● **Activities**:
1. Translate this sentence from the passage on the anti-Solvency II bloc into Spanish: "The protest countries are Germany, Ireland, the Netherlands, and the UK."
2. From the passage on the anti-Solvency II bloc, return without changes the part that opens with the words containing "Anti-SII bloc victory?" and closes with "road to victory.".

● **Passage for review**:
*** Block opens ***
Anti-SII bloc victory?
The bloc of EU member states opposed to the inclusion of Solvency II-inspired provisions in the planned IORP II Directive, appear to be on the road to victory.
This common front reduces the chances of the holistic balance sheet (HBS) proposal getting through the Brussels legislative machinery. This is because the measures would fail when they are subject to member state approval.
The protest countries are Germany, Ireland, the Netherlands, and the UK. In late February Belgium joined. This was announced by its deputy prime minister and minister for pensions, Alexander De Croo, at a meeting called by the Belgian Association of Pension Institutions.
Little fanfare accompanies the group of five. Rather, it has involved diplomacy. After the Commission’s proposal is published, EU Council procedures normally involve member state government ‘Perm-Reps’ holding official working group meetings behind closed doors.
The protest goes back to the public hearing on the revision of the IORP Directive, in March 2012 when national positions were spelled out.
*** Block closes ***
● **Records provided**:
*** Block opens ***
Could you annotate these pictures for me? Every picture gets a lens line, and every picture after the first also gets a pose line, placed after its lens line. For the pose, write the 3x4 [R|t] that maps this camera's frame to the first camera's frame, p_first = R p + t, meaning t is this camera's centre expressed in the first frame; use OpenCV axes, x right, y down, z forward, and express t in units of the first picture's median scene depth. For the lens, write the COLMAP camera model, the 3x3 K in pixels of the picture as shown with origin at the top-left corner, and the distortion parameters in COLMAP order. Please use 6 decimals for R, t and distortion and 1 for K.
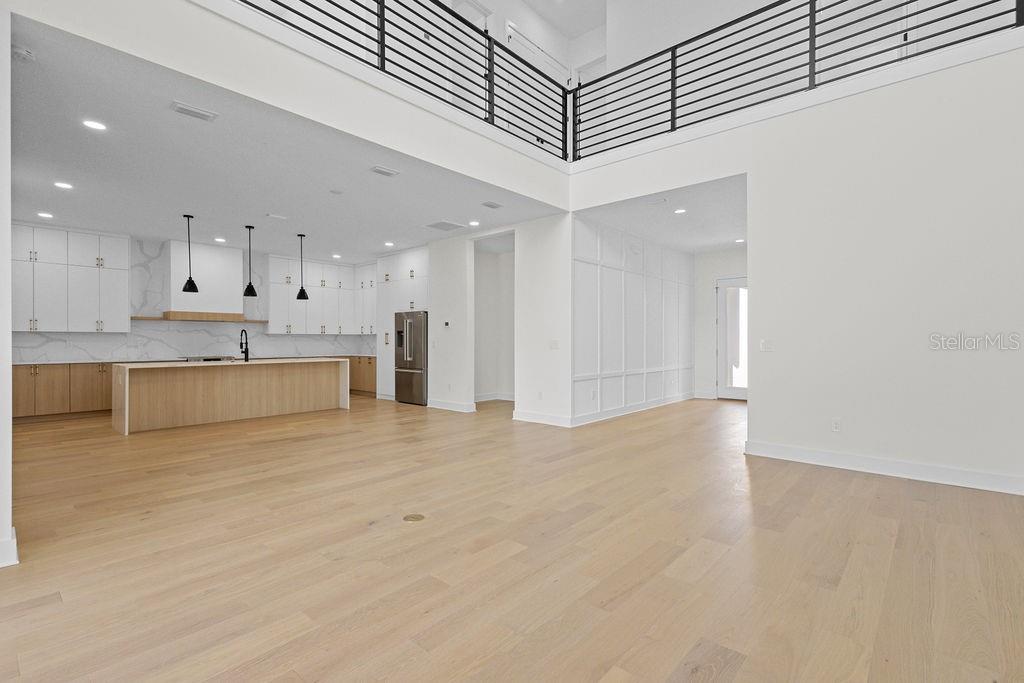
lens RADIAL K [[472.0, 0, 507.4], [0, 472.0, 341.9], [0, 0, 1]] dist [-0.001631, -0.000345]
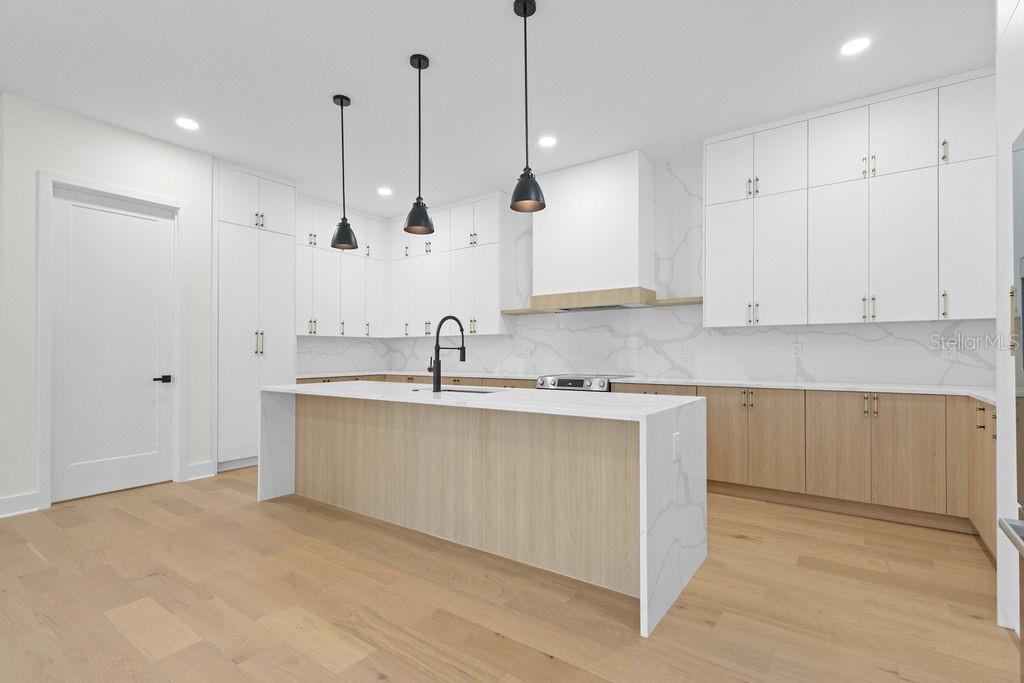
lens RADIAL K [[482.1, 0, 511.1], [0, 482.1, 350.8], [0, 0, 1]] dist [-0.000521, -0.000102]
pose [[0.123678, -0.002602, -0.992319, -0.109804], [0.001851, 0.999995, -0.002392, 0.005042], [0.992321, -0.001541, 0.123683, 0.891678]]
*** Block closes ***
*** Block opens ***
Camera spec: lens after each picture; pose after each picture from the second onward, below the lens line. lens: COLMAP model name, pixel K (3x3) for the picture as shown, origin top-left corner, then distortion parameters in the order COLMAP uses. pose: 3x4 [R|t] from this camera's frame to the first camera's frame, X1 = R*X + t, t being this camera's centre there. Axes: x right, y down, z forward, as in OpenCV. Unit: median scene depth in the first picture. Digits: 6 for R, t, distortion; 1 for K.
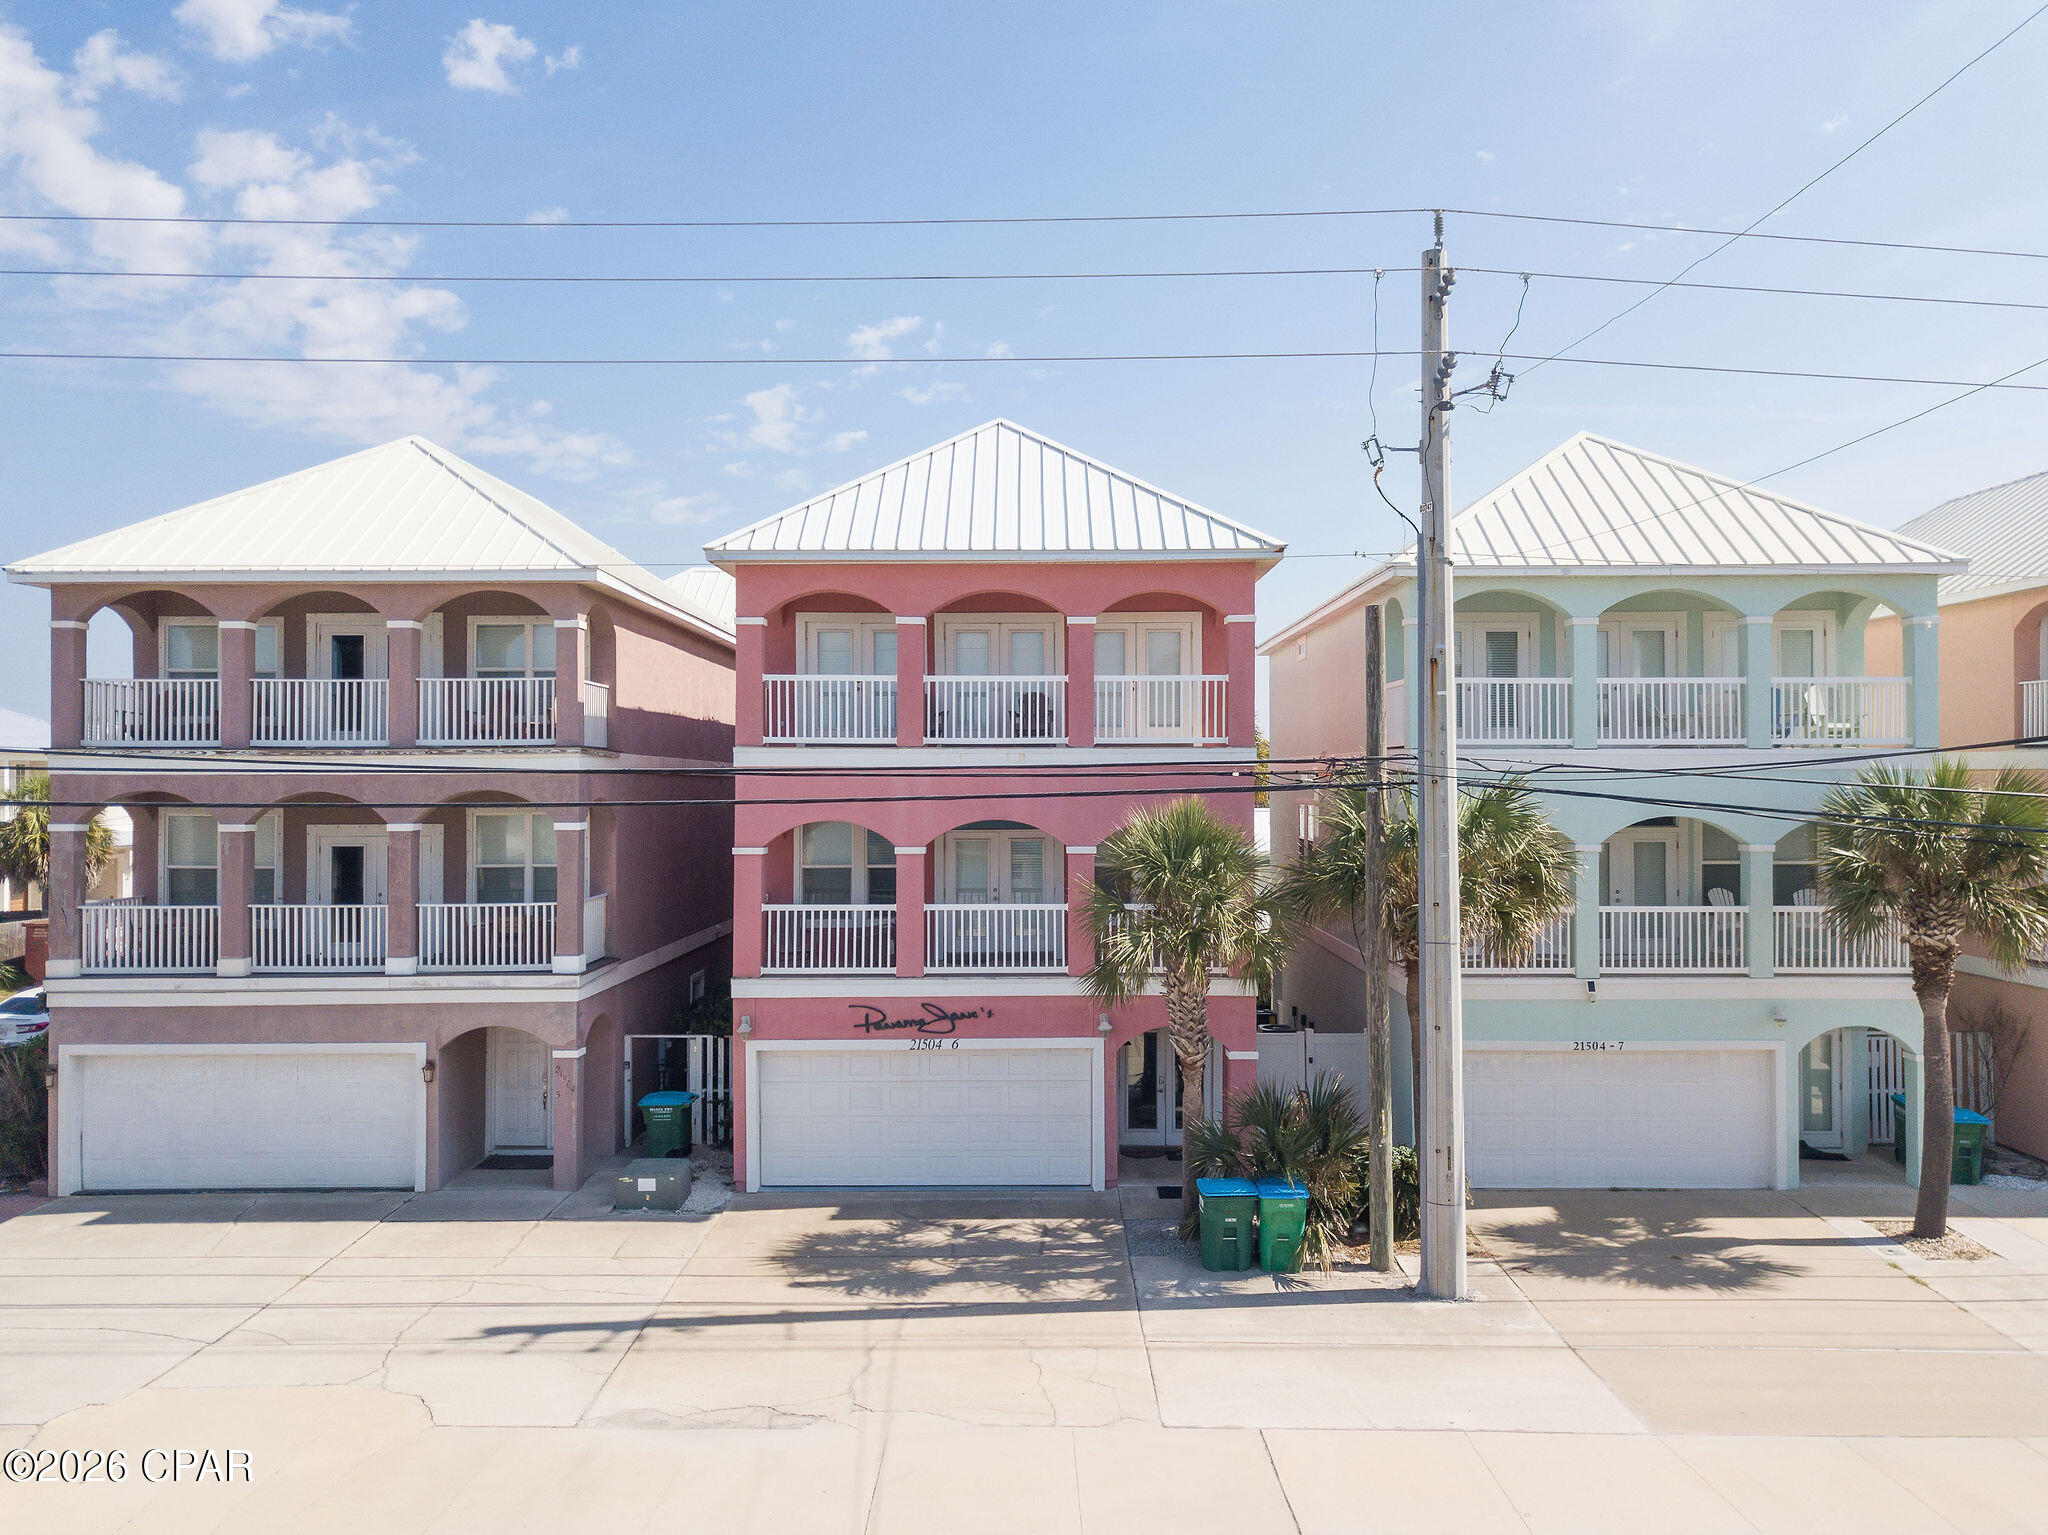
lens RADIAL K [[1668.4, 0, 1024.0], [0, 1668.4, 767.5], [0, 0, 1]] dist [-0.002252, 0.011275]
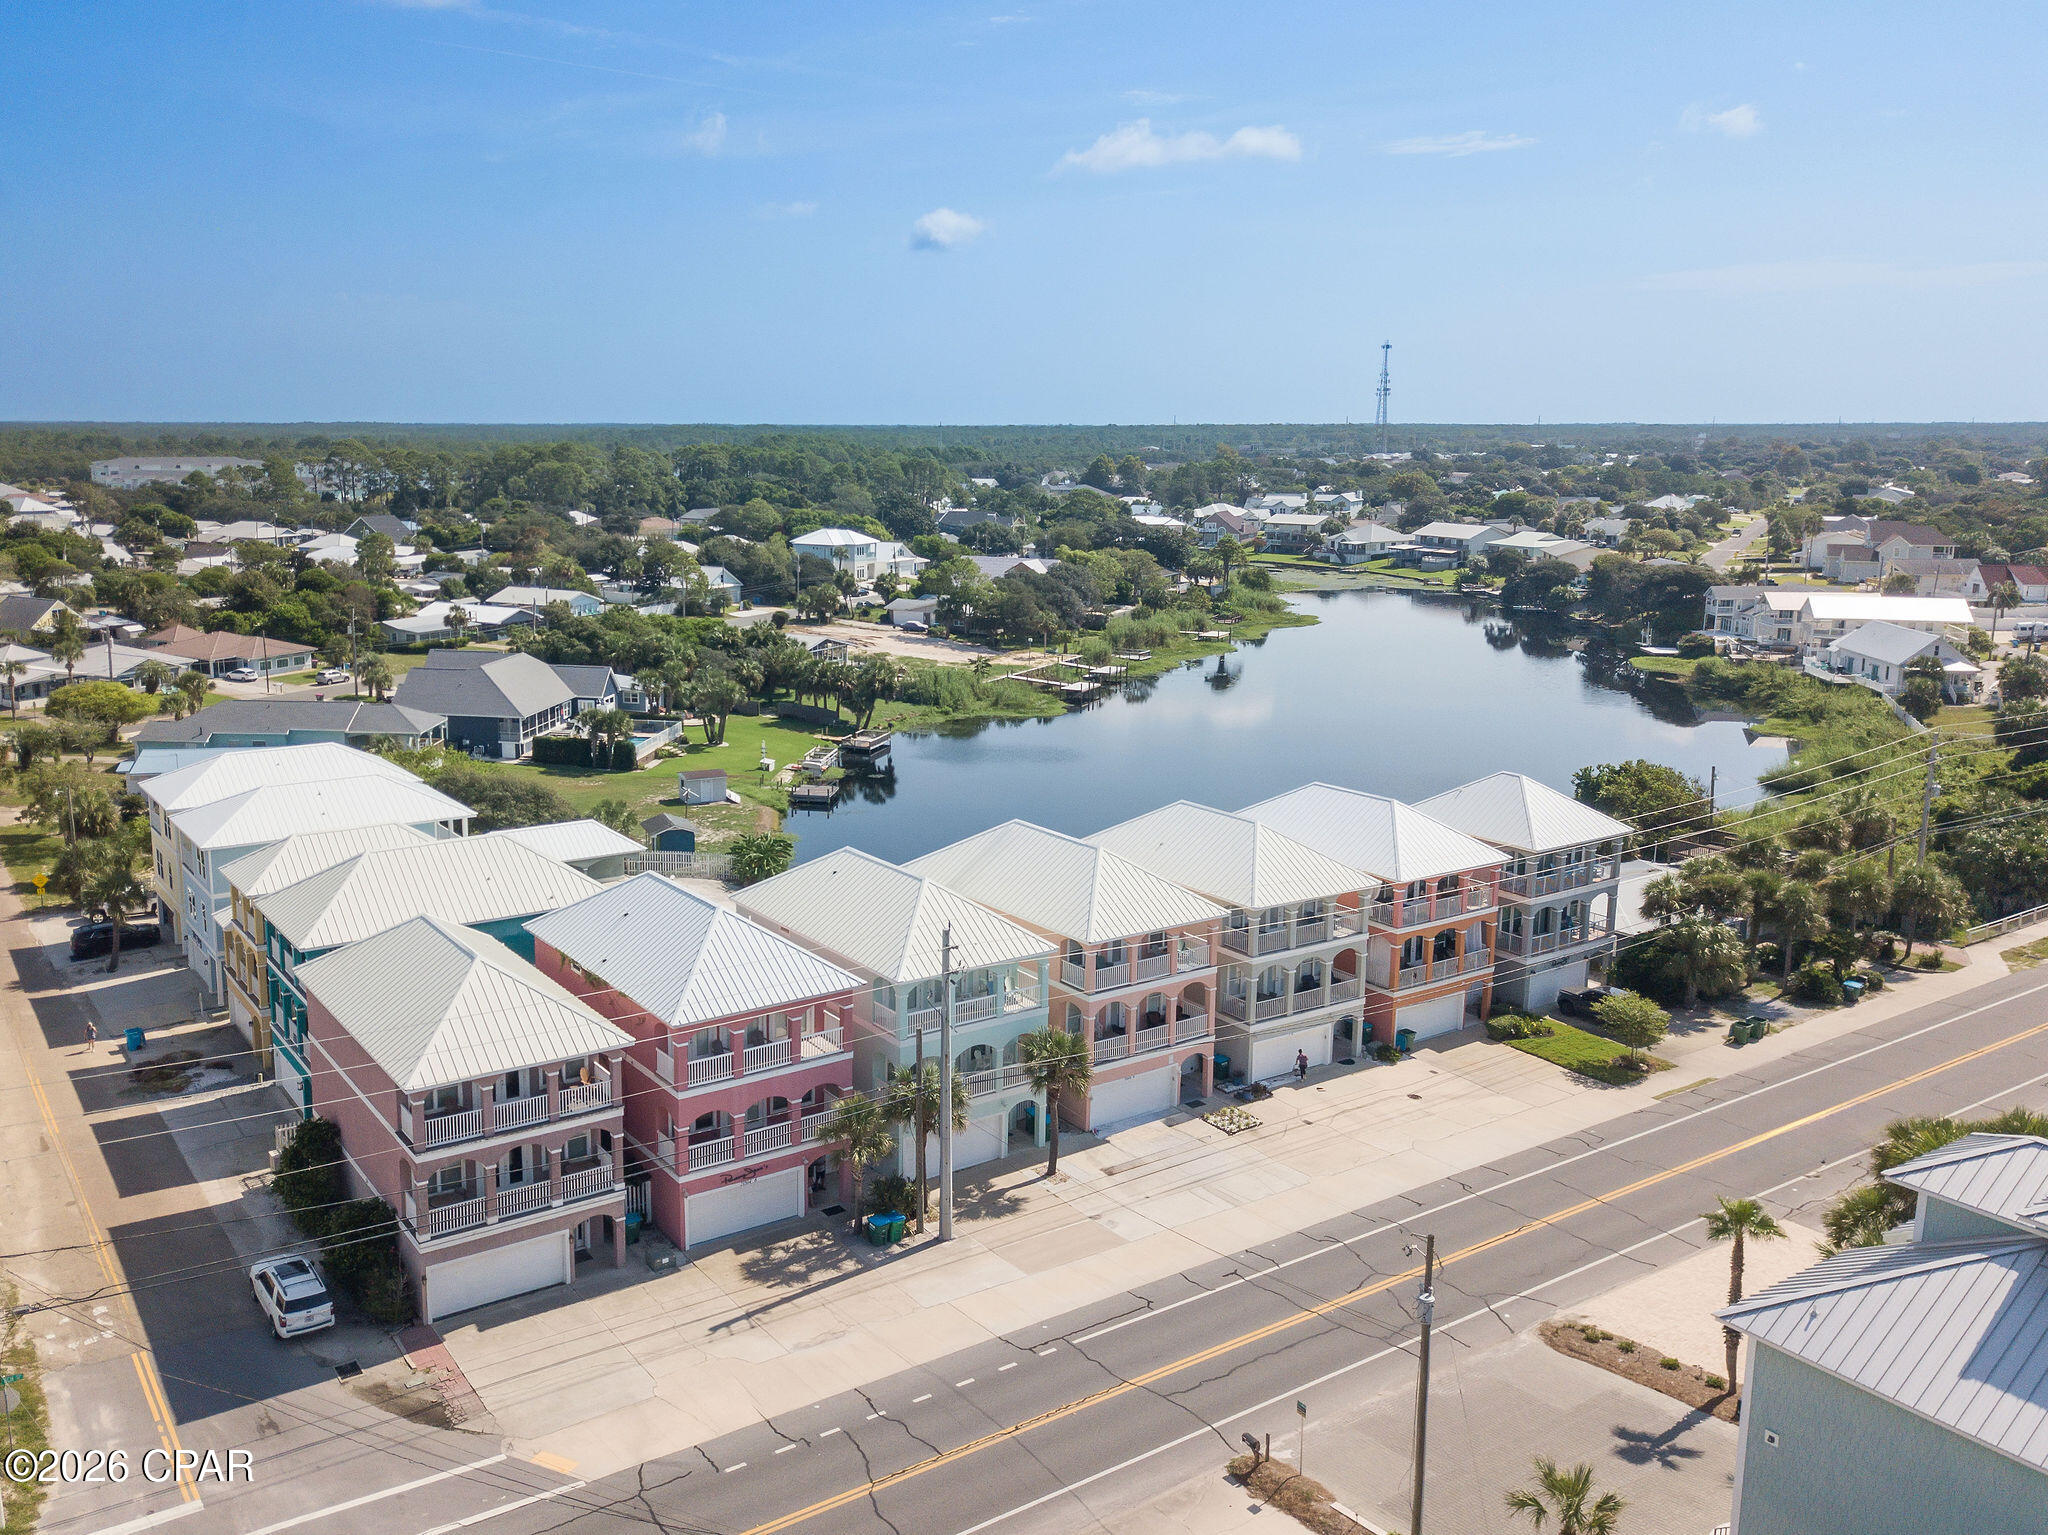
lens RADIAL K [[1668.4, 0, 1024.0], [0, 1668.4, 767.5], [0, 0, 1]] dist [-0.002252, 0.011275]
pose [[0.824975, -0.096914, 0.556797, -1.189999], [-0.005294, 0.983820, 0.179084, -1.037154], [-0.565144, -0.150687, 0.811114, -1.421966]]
*** Block closes ***
● **Results of the tasks**:
1. Los países que protestan son Alemania, Irlanda, los Países Bajos y el Reino Unido.

2.
Anti-SII bloc victory?
The bloc of EU member states opposed to the inclusion of Solvency II-inspired provisions in the planned IORP II Directive, appear to be on the road to victory.